## What the task requires
Render every line of the rows below as a JSON list of strings, one string per line, with blank lines omitted.

(Short-answer chart tasks)

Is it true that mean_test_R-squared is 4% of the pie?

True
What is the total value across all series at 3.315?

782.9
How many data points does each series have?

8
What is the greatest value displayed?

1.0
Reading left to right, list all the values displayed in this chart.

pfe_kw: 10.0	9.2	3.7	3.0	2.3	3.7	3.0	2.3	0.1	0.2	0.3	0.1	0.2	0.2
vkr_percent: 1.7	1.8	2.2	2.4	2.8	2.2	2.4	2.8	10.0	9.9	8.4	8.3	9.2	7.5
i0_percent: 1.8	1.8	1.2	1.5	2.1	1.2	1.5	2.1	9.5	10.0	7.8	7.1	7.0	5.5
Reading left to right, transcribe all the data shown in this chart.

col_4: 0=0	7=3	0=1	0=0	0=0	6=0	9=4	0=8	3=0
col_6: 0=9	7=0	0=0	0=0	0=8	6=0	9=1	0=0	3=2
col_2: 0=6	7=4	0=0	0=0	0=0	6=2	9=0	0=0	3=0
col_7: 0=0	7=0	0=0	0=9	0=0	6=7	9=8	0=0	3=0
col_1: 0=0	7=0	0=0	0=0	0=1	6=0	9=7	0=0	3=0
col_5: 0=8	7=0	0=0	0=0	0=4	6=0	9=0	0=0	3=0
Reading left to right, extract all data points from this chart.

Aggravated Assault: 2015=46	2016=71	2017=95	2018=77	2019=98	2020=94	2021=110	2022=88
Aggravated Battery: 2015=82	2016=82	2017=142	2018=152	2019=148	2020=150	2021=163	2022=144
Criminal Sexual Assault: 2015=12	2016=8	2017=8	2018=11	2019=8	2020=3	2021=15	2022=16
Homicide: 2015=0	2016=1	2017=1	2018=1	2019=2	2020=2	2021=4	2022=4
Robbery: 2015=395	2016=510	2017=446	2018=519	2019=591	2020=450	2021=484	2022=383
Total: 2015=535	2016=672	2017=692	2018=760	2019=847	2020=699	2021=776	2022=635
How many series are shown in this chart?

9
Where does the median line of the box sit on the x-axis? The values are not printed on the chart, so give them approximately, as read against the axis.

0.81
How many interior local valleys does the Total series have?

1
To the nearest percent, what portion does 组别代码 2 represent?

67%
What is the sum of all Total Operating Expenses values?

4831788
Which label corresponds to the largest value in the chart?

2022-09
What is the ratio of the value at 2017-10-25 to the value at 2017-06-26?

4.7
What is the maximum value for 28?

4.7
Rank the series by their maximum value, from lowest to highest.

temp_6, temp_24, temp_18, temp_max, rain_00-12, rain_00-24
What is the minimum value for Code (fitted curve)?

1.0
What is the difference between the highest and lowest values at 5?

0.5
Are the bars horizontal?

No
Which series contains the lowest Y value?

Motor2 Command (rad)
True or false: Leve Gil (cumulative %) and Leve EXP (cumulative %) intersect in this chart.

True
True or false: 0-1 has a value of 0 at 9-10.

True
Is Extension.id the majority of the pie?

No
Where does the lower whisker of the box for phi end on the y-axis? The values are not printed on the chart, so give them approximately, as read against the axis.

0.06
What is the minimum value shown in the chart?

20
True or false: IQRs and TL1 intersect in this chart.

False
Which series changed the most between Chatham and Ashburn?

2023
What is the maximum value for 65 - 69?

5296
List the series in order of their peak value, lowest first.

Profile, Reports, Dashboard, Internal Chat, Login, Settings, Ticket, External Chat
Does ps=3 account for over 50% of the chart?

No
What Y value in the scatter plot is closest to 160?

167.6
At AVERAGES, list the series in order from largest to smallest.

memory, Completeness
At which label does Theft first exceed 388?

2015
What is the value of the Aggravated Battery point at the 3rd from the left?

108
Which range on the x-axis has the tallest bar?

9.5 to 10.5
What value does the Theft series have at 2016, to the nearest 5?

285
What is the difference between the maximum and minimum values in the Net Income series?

## Response to the exercise
[
  "Is it true that mean_test_R-squared is 4% of the pie?",
  "True",
  "What is the total value across all series at 3.315?",
  "782.9",
  "How many data points does each series have?",
  "8",
  "What is the greatest value displayed?",
  "1.0",
  "Reading left to right, list all the values displayed in this chart.",
  "pfe_kw: 10.0\t9.2\t3.7\t3.0\t2.3\t3.7\t3.0\t2.3\t0.1\t0.2\t0.3\t0.1\t0.2\t0.2",
  "vkr_percent: 1.7\t1.8\t2.2\t2.4\t2.8\t2.2\t2.4\t2.8\t10.0\t9.9\t8.4\t8.3\t9.2\t7.5",
  "i0_percent: 1.8\t1.8\t1.2\t1.5\t2.1\t1.2\t1.5\t2.1\t9.5\t10.0\t7.8\t7.1\t7.0\t5.5",
  "Reading left to right, transcribe all the data shown in this chart.",
  "col_4: 0=0\t7=3\t0=1\t0=0\t0=0\t6=0\t9=4\t0=8\t3=0",
  "col_6: 0=9\t7=0\t0=0\t0=0\t0=8\t6=0\t9=1\t0=0\t3=2",
  "col_2: 0=6\t7=4\t0=0\t0=0\t0=0\t6=2\t9=0\t0=0\t3=0",
  "col_7: 0=0\t7=0\t0=0\t0=9\t0=0\t6=7\t9=8\t0=0\t3=0",
  "col_1: 0=0\t7=0\t0=0\t0=0\t0=1\t6=0\t9=7\t0=0\t3=0",
  "col_5: 0=8\t7=0\t0=0\t0=0\t0=4\t6=0\t9=0\t0=0\t3=0",
  "Reading left to right, extract all data points from this chart.",
  "Aggravated Assault: 2015=46\t2016=71\t2017=95\t2018=77\t2019=98\t2020=94\t2021=110\t2022=88",
  "Aggravated Battery: 2015=82\t2016=82\t2017=142\t2018=152\t2019=148\t2020=150\t2021=163\t2022=144",
  "Criminal Sexual Assault: 2015=12\t2016=8\t2017=8\t2018=11\t2019=8\t2020=3\t2021=15\t2022=16",
  "Homicide: 2015=0\t2016=1\t2017=1\t2018=1\t2019=2\t2020=2\t2021=4\t2022=4",
  "Robbery: 2015=395\t2016=510\t2017=446\t2018=519\t2019=591\t2020=450\t2021=484\t2022=383",
  "Total: 2015=535\t2016=672\t2017=692\t2018=760\t2019=847\t2020=699\t2021=776\t2022=635",
  "How many series are shown in this chart?",
  "9",
  "Where does the median line of the box sit on the x-axis? The values are not printed on the chart, so give them approximately, as read against the axis.",
  "0.81",
  "How many interior local valleys does the Total series have?",
  "1",
  "To the nearest percent, what portion does 组别代码 2 represent?",
  "67%",
  "What is the sum of all Total Operating Expenses values?",
  "4831788",
  "Which label corresponds to the largest value in the chart?",
  "2022-09",
  "What is the ratio of the value at 2017-10-25 to the value at 2017-06-26?",
  "4.7",
  "What is the maximum value for 28?",
  "4.7",
  "Rank the series by their maximum value, from lowest to highest.",
  "temp_6, temp_24, temp_18, temp_max, rain_00-12, rain_00-24",
  "What is the minimum value for Code (fitted curve)?",
  "1.0",
  "What is the difference between the highest and lowest values at 5?",
  "0.5",
  "Are the bars horizontal?",
  "No",
  "Which series contains the lowest Y value?",
  "Motor2 Command (rad)",
  "True or false: Leve Gil (cumulative %) and Leve EXP (cumulative %) intersect in this chart.",
  "True",
  "True or false: 0-1 has a value of 0 at 9-10.",
  "True",
  "Is Extension.id the majority of the pie?",
  "No",
  "Where does the lower whisker of the box for phi end on the y-axis? The values are not printed on the chart, so give them approximately, as read against the axis.",
  "0.06",
  "What is the minimum value shown in the chart?",
  "20",
  "True or false: IQRs and TL1 intersect in this chart.",
  "False",
  "Which series changed the most between Chatham and Ashburn?",
  "2023",
  "What is the maximum value for 65 - 69?",
  "5296",
  "List the series in order of their peak value, lowest first.",
  "Profile, Reports, Dashboard, Internal Chat, Login, Settings, Ticket, External Chat",
  "Does ps=3 account for over 50% of the chart?",
  "No",
  "What Y value in the scatter plot is closest to 160?",
  "167.6",
  "At AVERAGES, list the series in order from largest to smallest.",
  "memory, Completeness",
  "At which label does Theft first exceed 388?",
  "2015",
  "What is the value of the Aggravated Battery point at the 3rd from the left?",
  "108",
  "Which range on the x-axis has the tallest bar?",
  "9.5 to 10.5",
  "What value does the Theft series have at 2016, to the nearest 5?",
  "285",
  "What is the difference between the maximum and minimum values in the Net Income series?"
]